In August, the Senate Finance Committee, with a bipartisan vote, passed an amendment authored by Grassley to extend the wind energy production tax credit.  Legislation in the House of Representatives to extend the production tax credit for wind has 118 cosponsors, both Democrats and Republicans.

Grassley authored the production tax credit for wind when it was first passed in 1992.  He has worked since then to extend the successful policy. Udall has been a vocal proponent for the wind production tax credit, speaking nearly every day the Senate has been in session to urge his colleagues to extend the production tax credit and secure made-in-America energy and the jobs it creates.

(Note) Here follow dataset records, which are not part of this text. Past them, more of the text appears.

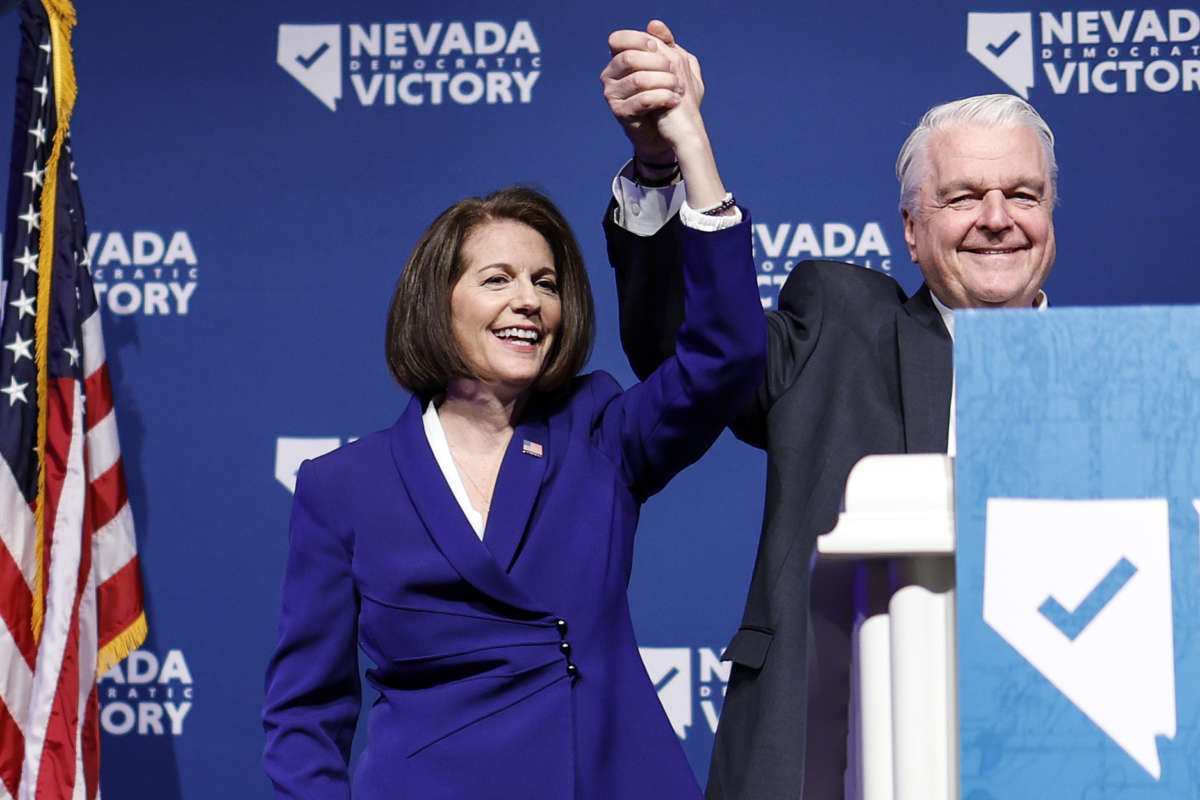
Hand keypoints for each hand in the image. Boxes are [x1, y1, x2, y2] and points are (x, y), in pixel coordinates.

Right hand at [601, 20, 706, 162]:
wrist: (666, 131)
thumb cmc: (667, 96)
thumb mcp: (671, 66)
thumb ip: (664, 44)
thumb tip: (654, 24)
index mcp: (618, 60)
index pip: (618, 40)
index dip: (640, 40)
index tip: (660, 48)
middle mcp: (609, 75)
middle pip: (630, 58)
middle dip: (658, 62)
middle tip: (676, 71)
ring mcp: (612, 95)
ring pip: (638, 79)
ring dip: (665, 81)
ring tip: (680, 88)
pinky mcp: (619, 112)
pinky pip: (642, 100)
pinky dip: (663, 97)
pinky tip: (675, 100)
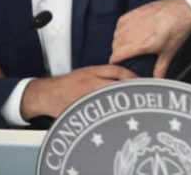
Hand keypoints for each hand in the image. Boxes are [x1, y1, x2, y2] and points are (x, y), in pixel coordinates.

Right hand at [20, 64, 136, 118]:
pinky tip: (116, 120)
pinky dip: (108, 116)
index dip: (131, 76)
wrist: (48, 94)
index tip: (142, 82)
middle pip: (115, 85)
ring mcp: (85, 97)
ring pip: (108, 99)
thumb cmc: (70, 83)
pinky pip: (97, 113)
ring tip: (134, 109)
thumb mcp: (87, 72)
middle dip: (130, 90)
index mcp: (92, 72)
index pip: (117, 71)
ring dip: (121, 103)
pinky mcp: (80, 109)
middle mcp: (90, 83)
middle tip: (142, 96)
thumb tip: (128, 79)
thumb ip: (105, 74)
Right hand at [110, 0, 190, 77]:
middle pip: (115, 45)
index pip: (117, 54)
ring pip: (116, 33)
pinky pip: (120, 22)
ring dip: (118, 40)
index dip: (114, 61)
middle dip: (117, 52)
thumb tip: (158, 80)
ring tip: (125, 44)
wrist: (182, 11)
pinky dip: (121, 28)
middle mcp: (135, 32)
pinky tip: (127, 31)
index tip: (116, 63)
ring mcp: (134, 21)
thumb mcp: (169, 52)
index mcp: (142, 44)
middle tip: (124, 55)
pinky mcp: (135, 12)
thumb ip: (161, 68)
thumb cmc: (177, 30)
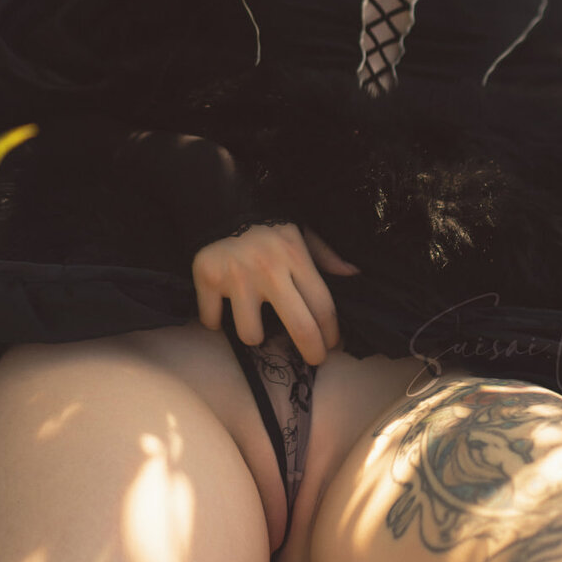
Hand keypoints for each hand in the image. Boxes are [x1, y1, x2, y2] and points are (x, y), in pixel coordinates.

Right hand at [192, 223, 353, 364]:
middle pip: (300, 327)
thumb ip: (325, 255)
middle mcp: (269, 270)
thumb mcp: (301, 231)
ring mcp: (237, 278)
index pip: (323, 306)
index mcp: (295, 257)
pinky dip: (215, 320)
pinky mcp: (207, 279)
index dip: (331, 332)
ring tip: (252, 321)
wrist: (218, 202)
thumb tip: (354, 275)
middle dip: (312, 350)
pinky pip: (213, 321)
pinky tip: (221, 309)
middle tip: (314, 359)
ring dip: (253, 333)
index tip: (331, 343)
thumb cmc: (266, 224)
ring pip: (250, 334)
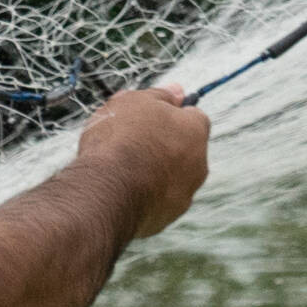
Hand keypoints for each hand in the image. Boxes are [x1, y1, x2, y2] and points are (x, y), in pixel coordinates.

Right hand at [76, 85, 209, 244]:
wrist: (106, 190)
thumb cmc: (120, 140)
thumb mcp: (134, 102)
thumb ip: (159, 95)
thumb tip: (178, 90)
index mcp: (196, 129)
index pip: (192, 117)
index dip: (169, 117)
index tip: (147, 119)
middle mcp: (200, 162)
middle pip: (185, 149)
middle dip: (165, 147)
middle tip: (132, 145)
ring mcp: (186, 192)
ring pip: (174, 177)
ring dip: (156, 173)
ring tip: (123, 172)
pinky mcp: (169, 216)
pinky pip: (159, 201)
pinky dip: (146, 196)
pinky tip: (123, 192)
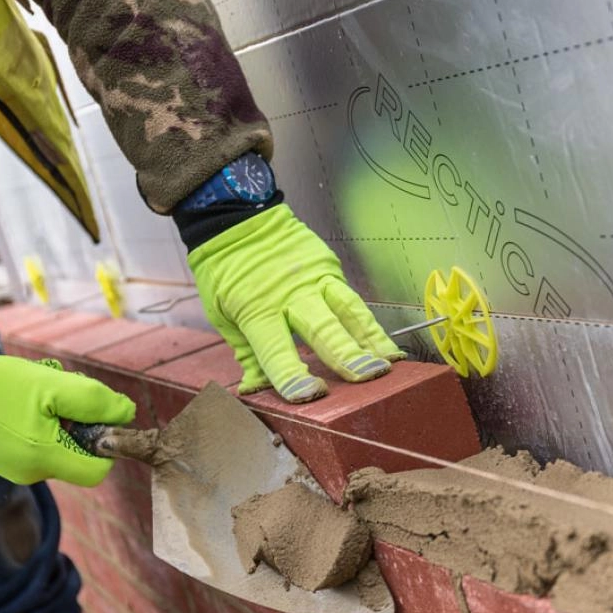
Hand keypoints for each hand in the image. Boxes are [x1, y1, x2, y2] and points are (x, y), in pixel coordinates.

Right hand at [0, 356, 134, 485]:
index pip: (98, 471)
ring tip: (43, 389)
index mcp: (47, 459)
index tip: (96, 415)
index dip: (106, 444)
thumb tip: (126, 414)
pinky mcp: (8, 458)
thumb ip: (97, 402)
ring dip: (62, 415)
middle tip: (65, 391)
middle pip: (80, 454)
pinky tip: (29, 398)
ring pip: (61, 444)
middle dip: (81, 421)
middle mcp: (34, 472)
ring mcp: (18, 468)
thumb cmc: (0, 388)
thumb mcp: (56, 386)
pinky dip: (44, 420)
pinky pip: (41, 442)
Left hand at [188, 205, 404, 402]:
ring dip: (371, 338)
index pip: (276, 349)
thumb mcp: (222, 315)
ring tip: (390, 363)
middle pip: (322, 327)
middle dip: (347, 354)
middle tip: (368, 376)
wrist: (235, 216)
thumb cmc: (225, 272)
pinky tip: (384, 344)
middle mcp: (290, 293)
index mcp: (256, 309)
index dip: (293, 376)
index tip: (312, 396)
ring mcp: (314, 276)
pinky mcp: (328, 265)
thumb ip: (247, 354)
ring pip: (348, 309)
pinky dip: (368, 323)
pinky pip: (350, 298)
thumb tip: (258, 390)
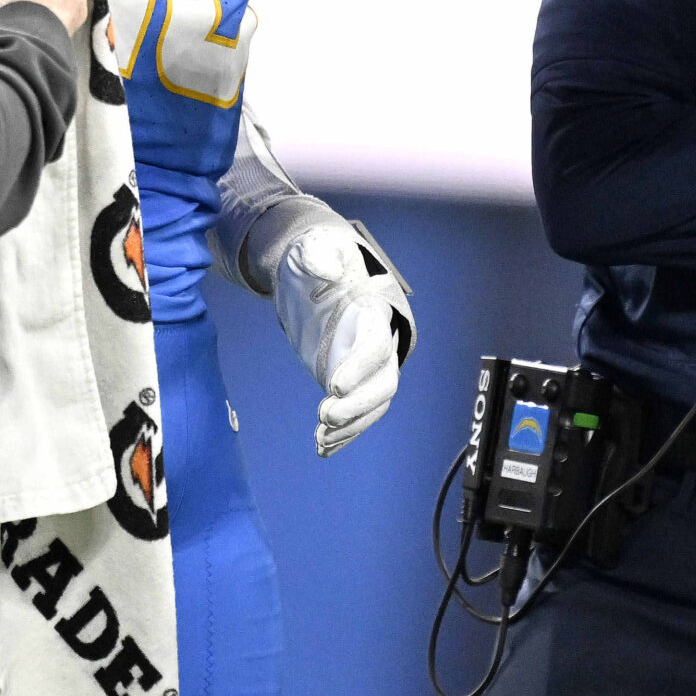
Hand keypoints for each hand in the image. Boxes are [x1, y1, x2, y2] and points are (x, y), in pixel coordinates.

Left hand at [270, 219, 416, 455]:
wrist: (312, 273)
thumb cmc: (315, 257)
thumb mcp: (314, 249)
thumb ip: (320, 256)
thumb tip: (326, 268)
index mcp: (373, 313)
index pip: (377, 345)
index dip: (361, 368)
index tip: (333, 387)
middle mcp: (377, 343)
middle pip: (383, 382)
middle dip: (359, 404)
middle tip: (324, 416)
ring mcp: (364, 366)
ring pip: (372, 404)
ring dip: (351, 425)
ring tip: (320, 438)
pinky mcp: (348, 380)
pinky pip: (356, 413)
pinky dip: (344, 433)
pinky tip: (323, 447)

This is tax relief that rewards results, much different than failed tax-payer funded grants and loans

Grassley said the production tax credit for wind is available only when wind energy is produced. There's no benefit for simply placing the turbine in the ground. "It's tax relief that rewards results," Grassley said. "That's much different than failed taxpayer-funded grants and loans made since 2009."  The senator said wind energy detractors have blurred the distinction in efforts to undercut wind as a source of clean electricity.

The wind energy production tax credit was created to try to level the playing field with coal-fired and nuclear electricity generation. If the wind incentive is allowed to lapse on December 31, wind energy would be the only form of energy generation without any federal incentive.

Nationwide, wind-energy production supports 75,000 jobs. In Iowa, the wind energy industry employs nearly 5,000 full-time workers, with a number of major wind manufacturing facilities. Iowa generates 20% of its electricity needs from wind, and wind energy powers the equivalent of a million homes. Almost 3,000 utility-scale turbines in Iowa generate lease payments to landowners worth $12.5 million every year.